Page text:
———

Ronnie82 · 12/09/2014 11:17

I have a 14 year old who can be lovely and thoughtful but can also be nasty violent, full of attitude, shouts abuse and lies. We have started seeing someone about her out bursts and the lies she tells, these aren't just lies trying to get herself out of trouble there like stories, I have no idea when she is telling me the truth, so trust is not there. Last night was really bad I confiscated her phone for smacking her younger brother and she went crazy throwing things hitting things, shouting abuse at me, threatening me tried running away, I tried ignoring it letting her calm down but she just kept screaming and swearing then she through me against a wall and threatened to burn the house down saying she had a lighter when I questioned it and asked for a lighter she said she didn't have one, that night I actually went to bed scared can anyone help with any advice, is there anyone else out there that has a trouble teen this bad, I'm worried its hereditary as her biological father was violent even though she has never met him.

OP posts:
DonkeysDontRideBicycles · 12/09/2014 12:14

I am glad you are already seeking professional help. She is really testing you and it must be so difficult.

———

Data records
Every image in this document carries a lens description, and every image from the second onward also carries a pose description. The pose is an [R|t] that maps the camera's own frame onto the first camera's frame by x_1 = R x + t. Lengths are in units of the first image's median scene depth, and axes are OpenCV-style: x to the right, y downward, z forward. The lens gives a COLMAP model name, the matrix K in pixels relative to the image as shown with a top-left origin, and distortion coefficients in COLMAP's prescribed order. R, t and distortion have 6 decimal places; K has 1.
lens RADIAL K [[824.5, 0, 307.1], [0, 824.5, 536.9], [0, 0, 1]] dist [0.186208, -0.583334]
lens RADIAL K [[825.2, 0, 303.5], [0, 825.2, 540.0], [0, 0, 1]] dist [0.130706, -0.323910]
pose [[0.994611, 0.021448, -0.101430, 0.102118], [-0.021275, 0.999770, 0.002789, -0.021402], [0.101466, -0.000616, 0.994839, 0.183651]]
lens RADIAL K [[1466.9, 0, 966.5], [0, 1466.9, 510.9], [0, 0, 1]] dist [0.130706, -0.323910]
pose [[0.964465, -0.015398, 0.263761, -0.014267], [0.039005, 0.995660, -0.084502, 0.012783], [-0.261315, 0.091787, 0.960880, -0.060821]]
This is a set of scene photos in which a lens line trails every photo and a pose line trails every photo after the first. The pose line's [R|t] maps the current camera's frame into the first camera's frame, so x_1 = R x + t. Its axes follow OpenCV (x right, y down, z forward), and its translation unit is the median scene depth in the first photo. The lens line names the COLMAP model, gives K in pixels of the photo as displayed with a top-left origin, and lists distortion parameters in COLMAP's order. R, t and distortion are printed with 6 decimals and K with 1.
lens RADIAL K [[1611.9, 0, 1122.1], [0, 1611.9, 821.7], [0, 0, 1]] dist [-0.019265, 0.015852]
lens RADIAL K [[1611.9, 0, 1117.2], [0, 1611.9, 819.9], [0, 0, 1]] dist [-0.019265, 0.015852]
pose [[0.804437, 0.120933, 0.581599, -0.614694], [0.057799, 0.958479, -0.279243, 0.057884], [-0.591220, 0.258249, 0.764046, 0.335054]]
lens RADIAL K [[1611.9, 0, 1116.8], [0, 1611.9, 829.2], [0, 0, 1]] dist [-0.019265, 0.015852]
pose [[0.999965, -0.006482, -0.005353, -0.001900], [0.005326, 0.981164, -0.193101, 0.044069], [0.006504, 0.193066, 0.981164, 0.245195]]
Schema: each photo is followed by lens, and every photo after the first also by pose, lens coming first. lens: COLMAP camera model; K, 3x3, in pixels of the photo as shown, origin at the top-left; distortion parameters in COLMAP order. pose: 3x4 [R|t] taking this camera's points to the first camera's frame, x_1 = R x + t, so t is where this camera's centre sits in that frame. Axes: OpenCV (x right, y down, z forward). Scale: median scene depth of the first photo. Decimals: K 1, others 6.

———

Task requirements:
1. According to the forum thread, what did the parent confiscate, and for what reason?
2. Using the forum thread, decide whether each statement agrees with it: (a) The daughter is 14 years old. (b) The daughter has met her biological father. (c) When asked to hand over the lighter, the daughter said she did not have one.

Answers to this exercise:
1. Her daughter's phone, for smacking her younger brother.

2.
(a) Yes: "I have a 14 year old"
(b) No: "even though she has never met him"
(c) Yes: "when I questioned it and asked for a lighter she said she didn't have one"